### WORK TASK
Identify every line of the records that contains the string "viajar", and copy each such line in full; matching is case-sensitive.
┄┄┄┄┄┄┄┄┄┄
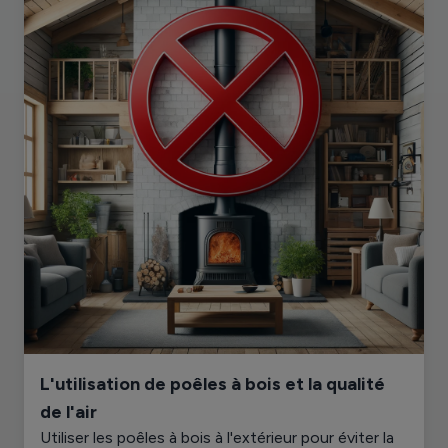
L'utilisation de poêles à bois et la qualité
de l'air
Utiliser les poêles à bois à l'extérieur pour éviter la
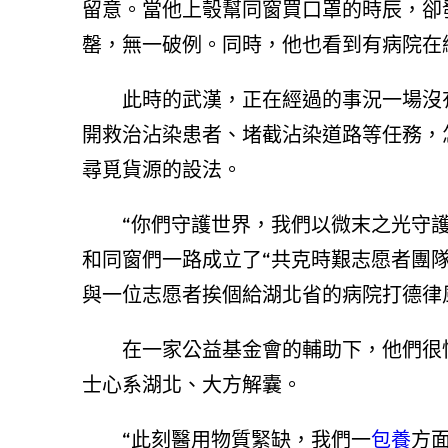
留意。當他上彀幫同窗買口罩的時辰，卻
罄，無一破例。同時，他也看到有病院在
此時的武漢，正在經過的事況一場沒有
開救治沾染患者、堵截沾染道路等任務，
尋覓貨源的設法。
“你們守護世界，我們以微末之光守護
和同窗們一路成立了“共克時艱志愿者團隊
與一位志愿者挨個給湖北省的病院打德律
在一家公益基金會的輔助下，他們很快
士心系湖北、大方解囊。
“此刻醫用物質緊缺，我們一
包養
方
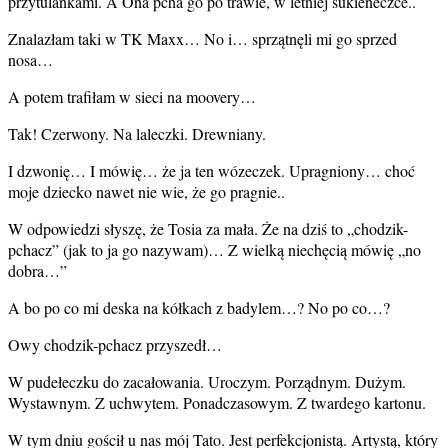
przytulankami. A Ona pcha go po trawie, w letniej sukieneczce..
Znalazłam taki w TK Maxx… No i… sprzątnęli mi go sprzed
nosa…
A potem trafiłam w sieci na moovery…
Tak! Czerwony. Na laleczki. Drewniany.
I dzwonię… I mówię… że ja ten wózeczek. Upragniony… choć
moje dziecko nawet nie wie, że go pragnie..
W odpowiedzi słyszę, że Tosia za mała. Że na dziś to „chodzik-
pchacz” (jak to ja go nazywam)… Z wielką niechęcią mówię „no
dobra…”
A bo po co mi deska na kółkach z badylem…? No po co…?
Owy chodzik-pchacz przyszedł…
W pudełeczku do zacałowania. Uroczym. Porządnym. Dużym.
Wystawnym. Z uchwytem. Ponadczasowym. Z twardego kartonu.
W tym dniu gościł u nas mój Tato. Jest perfekcjonistą. Artystą, który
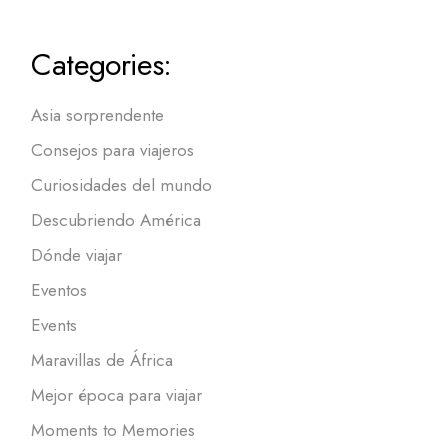
Categories:
Asia sorprendente
Consejos para viajeros
Curiosidades del mundo
Descubriendo América
Dónde viajar
Eventos
Events
Maravillas de África
Mejor época para viajar
Moments to Memories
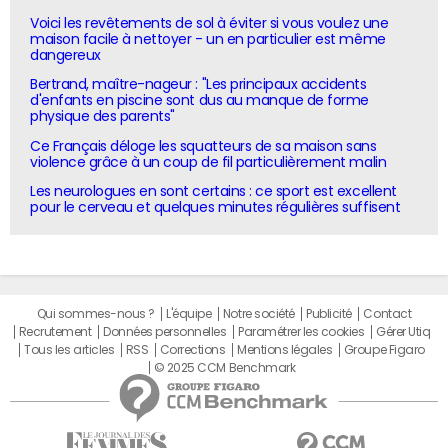
Voici les revêtements de sol à éviter si vous voulez une
maison facile à nettoyer - un en particulier est même
dangereux
Bertrand, maître-nageur : "Les principaux accidents
d'enfants en piscine sont dus au manque de forme
physique des parents"
Ce Français déloge les squatteurs de sa maison sans
violence grâce à un coup de fil particulièrement malin
Les neurologues en sont certains : ce sport est excellent
pour le cerveau et quelques minutes régulières suffisent
Qui sommes-nous ?
L'équipe
Notre société
Publicité
Contact
Recrutement
Données personnelles
Paramétrer les cookies
Gérer Utiq
Tous les articles
RSS
Corrections
Mentions légales
Groupe Figaro
© 2025 CCM Benchmark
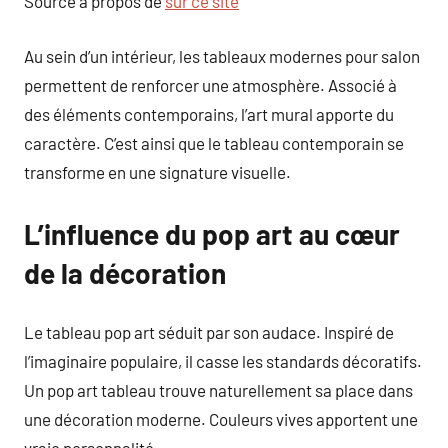
Source à propos de
sur ce site
Au sein d’un intérieur, les tableaux modernes pour salon
permettent de renforcer une atmosphère. Associé à
des éléments contemporains, l’art mural apporte du
caractère. C’est ainsi que le tableau contemporain se
transforme en une signature visuelle.
L’influence du pop art au cœur
de la décoration
Le tableau pop art séduit par son audace. Inspiré de
l’imaginaire populaire, il casse les standards décoratifs.
Un pop art tableau trouve naturellement sa place dans
une décoration moderne. Couleurs vives apportent une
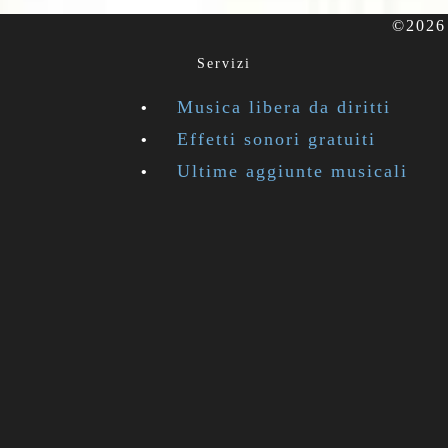
©2026 
Servizi
Musica libera da diritti
Effetti sonori gratuiti
Ultime aggiunte musicali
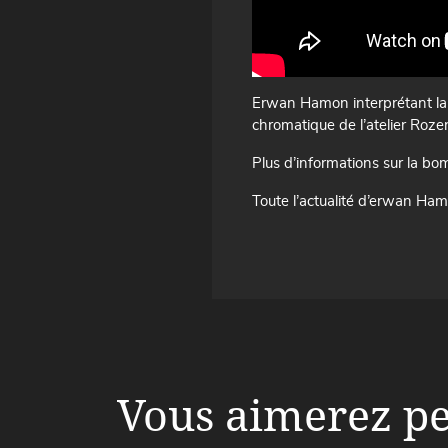
Erwan Hamon interprétant la 
chromatique de l’atelier Roze
Plus d’informations sur la b
Toute l’actualité d’erwan Ham
Vous aimerez peu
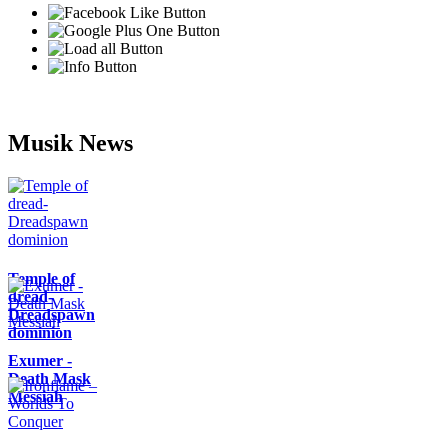
Musik News
Temple of
dread-
Dreadspawn
dominion
Exumer -
Death Mask
Messiah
┄┄┄┄┄┄┄┄┄┄
### TASK OUTPUT
Dónde viajar
Mejor época para viajar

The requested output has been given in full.